600 civilian security squads were established after the attacks and armed with thousands of rifles. These squads help patrol and secure communities likely to be targeted by terrorists.
Volunteer forces had played a crucial role in countering the Hamas invasion at a time when the Israeli military had been caught by surprise and was outnumbered by the attacking terrorists.
The volunteerism is only the outward expression of a country at war.
At a Shabbat table, I heard the story of a woman who calmly stated, “my husband is in the army, my father is in the army and my son is in the army”.
After the Oct 7 attacks, reporting rates in some reserve units passed 100% with personnel showing up who had not even been called up.
One viral video shows a 73-year-old “soldier” visiting his 101-year-old mother and then standing watch in the rain.
And that solidarity is really the untold story of what happened after Oct. 7.
Turn on CNN and you’ll see the same montage of crying old women in hijabs and wrecked buildings that seems to have been running as a constant feed in the region since the rise of cable news, but in Israel, the story is not just the war, it’s also the peace.
Before Oct. 7, Israel had been tearing itself apart along political and religious lines.
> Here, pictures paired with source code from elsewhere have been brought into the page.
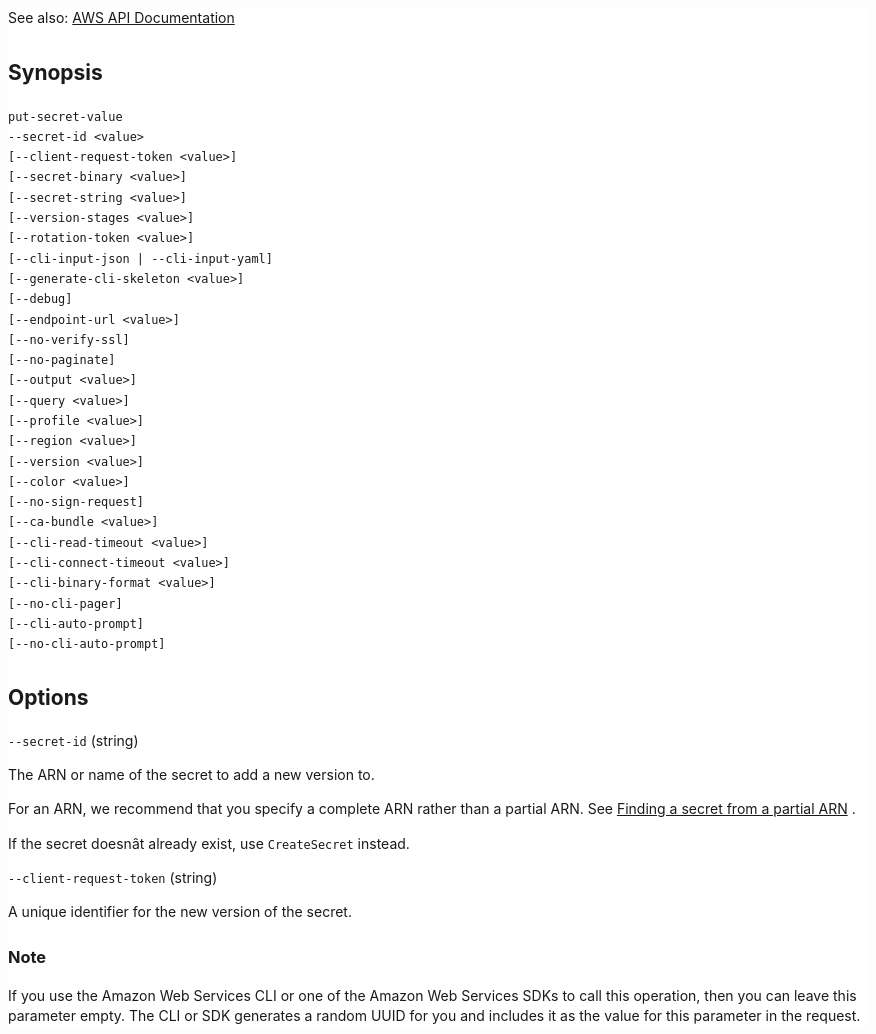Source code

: See also: [AWS API Documentation](https://docs.aws.amazon.com/goto/WebAPI/secretsmanager-2017-10-17/PutSecretValue)

## Synopsis

```
put-secret-value
--secret-id <value>
[--client-request-token <value>]
[--secret-binary <value>]
[--secret-string <value>]
[--version-stages <value>]
[--rotation-token <value>]
[--cli-input-json | --cli-input-yaml]
[--generate-cli-skeleton <value>]
[--debug]
[--endpoint-url <value>]
[--no-verify-ssl]
[--no-paginate]
[--output <value>]
[--query <value>]
[--profile <value>]
[--region <value>]
[--version <value>]
[--color <value>]
[--no-sign-request]
[--ca-bundle <value>]
[--cli-read-timeout <value>]
[--cli-connect-timeout <value>]
[--cli-binary-format <value>]
[--no-cli-pager]
[--cli-auto-prompt]
[--no-cli-auto-prompt]
```

## Options

`--secret-id` (string)

The ARN or name of the secret to add a new version to.

For an ARN, we recommend that you specify a complete ARN rather than a partial ARN. See [Finding a secret from a partial ARN](https://docs.aws.amazon.com/secretsmanager/latest/userguide/troubleshoot.html#ARN_secretnamehyphen) .

If the secret doesnât already exist, use `CreateSecret` instead.

`--client-request-token` (string)

A unique identifier for the new version of the secret.

### Note

If you use the Amazon Web Services CLI or one of the Amazon Web Services SDKs to call this operation, then you can leave this parameter empty. The CLI or SDK generates a random UUID for you and includes it as the value for this parameter in the request.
The underlying tensions haven’t gone away and every Hamas hostage offer calculatedly plays on those same divisions.
But Israel has also come together to a remarkable extent. That’s not a story that interests the media, but it ought to interest us because our hope for the future also lies in solidarity.
In the years since 9/11, 7/7 or the other numberless Islamic terror atrocities that should have marked an awakening, we have learned all too well that superior weapons are not enough to win a war.
Wars are not just won or lost with firepower but with the spirit of a people. The food baskets, clothing warehouses, volunteer guards, cooks and even gravediggers represent something as important, and perhaps even more important, than a military force: a national spirit.
“I see mothers of soldiers on the front lines volunteering in supermarkets. I see rabbis leaving their communities, traveling 48 hours across multiple countries to return home and fight for their country.”
An email circulating after Oct. 7 read. “I see police officers feeding bottles to babies who no longer have parents. I see teenage girls with flags at 2:30 in the morning dancing for soldiers who have returned to fight who simply cannot believe their eyes.”
The war against Islamic terrorism is not only physical, it is a spiritual war. Fighting it with weapons, but without conviction, with drones but without a national revival, has failed and will go on failing.
Islamic terrorists do not just attack our bodies, they seek to destroy our spirit.
They divide us in order to conquer us, they terrorize us and then play the victims, and they make every effort to convince us of the futility and wrongness of our cause so that they may defeat us.
Israel has long been the canary in the coal mine of Islamic terrorism. It has shown us how to physically fight terrorism. Perhaps it will now show us how to awaken our nations to the war.